───── Source excerpt ─────

Replay crawl that exists of multiple resources in embed

robbin · October 19, 2023, 1:00pm

I’d like to replay a single crawl via the <replay-web-page> embed. Most crawls are contained in a single .wacz file which can be loaded in the source attribute. For large websites the .wacz files are split in separate files with a max. size around 7GB. One crawl contains 3 files (6,92 GB + 6,93 GB + 709 MB, crawl total is 14,6 GB).

When I set the first file in te source attribute the site is loaded but not all pages are available (they exists in one of the two other files). I can’t load multiple files in the source attribute. How can I embed the entire crawl?

wvengen · October 24, 2023, 9:13am

Hi Robin, I don’t think this is documented that extensively. The feature is called MultiWACZ, where multiple WACZ files are loaded from a JSON file. See for example this issue pointing to Continued problems with warcit and wacz - #4 by Hank.
For a starting point reading the source code, see wabac.js’s loader.

I don’t think MultiWACZ has been integrated in the WACZ spec yet, but that seems to be in progress. Note that browsertrix(-cloud) uses this already, so it is something that should work.

robbin · October 24, 2023, 9:26am

Thnx @wvengen! I’l look into it

robbin · October 25, 2023, 7:20am

Thnx @wvengen for the information, I’ve made it work via a separate JSON file per crawl which includes the multiple WACZ files in the resources. The JSON file is set in the ‘source’ attribute which loads the entire crawl instead of the single WACZ.

─────

### What to work on:
Reproduce the forum thread above about embedding a crawl split across several WACZ files word for word, from its title through the final post.

───── Dataset rows ─────

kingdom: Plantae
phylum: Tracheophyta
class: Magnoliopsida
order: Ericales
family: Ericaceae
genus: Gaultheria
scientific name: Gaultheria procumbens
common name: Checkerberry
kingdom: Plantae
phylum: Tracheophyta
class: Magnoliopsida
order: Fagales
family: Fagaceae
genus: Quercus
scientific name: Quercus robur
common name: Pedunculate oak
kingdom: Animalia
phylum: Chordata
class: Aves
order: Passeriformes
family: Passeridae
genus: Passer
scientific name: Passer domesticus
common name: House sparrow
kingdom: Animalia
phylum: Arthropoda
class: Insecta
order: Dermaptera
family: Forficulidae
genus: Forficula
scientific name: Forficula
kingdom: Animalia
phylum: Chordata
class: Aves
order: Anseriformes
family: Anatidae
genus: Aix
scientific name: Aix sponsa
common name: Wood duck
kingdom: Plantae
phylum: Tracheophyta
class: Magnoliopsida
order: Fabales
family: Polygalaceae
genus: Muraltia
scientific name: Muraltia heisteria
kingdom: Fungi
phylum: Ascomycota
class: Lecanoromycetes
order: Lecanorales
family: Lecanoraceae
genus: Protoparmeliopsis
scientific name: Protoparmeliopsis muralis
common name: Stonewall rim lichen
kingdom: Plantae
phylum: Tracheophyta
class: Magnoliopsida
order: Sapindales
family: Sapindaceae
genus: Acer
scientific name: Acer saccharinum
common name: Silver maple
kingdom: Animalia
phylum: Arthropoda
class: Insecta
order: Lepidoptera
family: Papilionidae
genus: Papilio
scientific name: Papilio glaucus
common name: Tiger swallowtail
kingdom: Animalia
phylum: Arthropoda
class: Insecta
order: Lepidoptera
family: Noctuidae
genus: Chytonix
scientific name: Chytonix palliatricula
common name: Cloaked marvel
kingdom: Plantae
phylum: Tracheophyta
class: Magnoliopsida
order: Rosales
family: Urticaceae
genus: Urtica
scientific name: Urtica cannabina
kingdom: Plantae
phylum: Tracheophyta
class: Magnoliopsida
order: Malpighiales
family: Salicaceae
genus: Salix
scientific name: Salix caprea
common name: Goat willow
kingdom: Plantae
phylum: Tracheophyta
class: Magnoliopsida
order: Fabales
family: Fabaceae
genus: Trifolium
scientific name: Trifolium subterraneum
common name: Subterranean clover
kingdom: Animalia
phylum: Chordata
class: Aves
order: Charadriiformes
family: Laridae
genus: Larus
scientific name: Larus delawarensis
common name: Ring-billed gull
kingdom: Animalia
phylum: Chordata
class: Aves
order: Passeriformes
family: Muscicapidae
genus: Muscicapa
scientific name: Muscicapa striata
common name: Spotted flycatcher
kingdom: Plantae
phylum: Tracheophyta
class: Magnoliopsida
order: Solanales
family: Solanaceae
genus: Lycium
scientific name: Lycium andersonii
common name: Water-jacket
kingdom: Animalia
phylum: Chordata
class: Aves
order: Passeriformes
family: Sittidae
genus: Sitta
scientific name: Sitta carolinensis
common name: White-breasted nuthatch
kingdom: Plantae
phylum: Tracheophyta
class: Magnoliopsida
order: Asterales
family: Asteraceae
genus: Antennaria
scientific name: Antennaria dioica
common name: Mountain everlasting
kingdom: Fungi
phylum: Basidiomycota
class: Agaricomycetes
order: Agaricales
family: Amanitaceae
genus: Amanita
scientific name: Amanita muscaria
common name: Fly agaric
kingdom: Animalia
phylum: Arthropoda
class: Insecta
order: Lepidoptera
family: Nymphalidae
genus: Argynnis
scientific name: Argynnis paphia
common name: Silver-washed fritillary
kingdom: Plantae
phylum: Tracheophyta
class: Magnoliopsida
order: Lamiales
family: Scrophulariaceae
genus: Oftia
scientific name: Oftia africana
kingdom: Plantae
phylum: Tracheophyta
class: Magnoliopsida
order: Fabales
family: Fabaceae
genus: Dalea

─────

### Complete answer:
Replay crawl that exists of multiple resources in embed

robbin · October 19, 2023, 1:00pm

I’d like to replay a single crawl via the <replay-web-page> embed. Most crawls are contained in a single .wacz file which can be loaded in the source attribute. For large websites the .wacz files are split in separate files with a max. size around 7GB. One crawl contains 3 files (6,92 GB + 6,93 GB + 709 MB, crawl total is 14,6 GB).

When I set the first file in te source attribute the site is loaded but not all pages are available (they exists in one of the two other files). I can’t load multiple files in the source attribute. How can I embed the entire crawl?

wvengen · October 24, 2023, 9:13am

Hi Robin, I don’t think this is documented that extensively. The feature is called MultiWACZ, where multiple WACZ files are loaded from a JSON file. See for example this issue pointing to Continued problems with warcit and wacz - #4 by Hank.
For a starting point reading the source code, see wabac.js’s loader.

I don’t think MultiWACZ has been integrated in the WACZ spec yet, but that seems to be in progress. Note that browsertrix(-cloud) uses this already, so it is something that should work.

robbin · October 24, 2023, 9:26am

Thnx @wvengen! I’l look into it

robbin · October 25, 2023, 7:20am

Thnx @wvengen for the information, I’ve made it work via a separate JSON file per crawl which includes the multiple WACZ files in the resources. The JSON file is set in the ‘source’ attribute which loads the entire crawl instead of the single WACZ.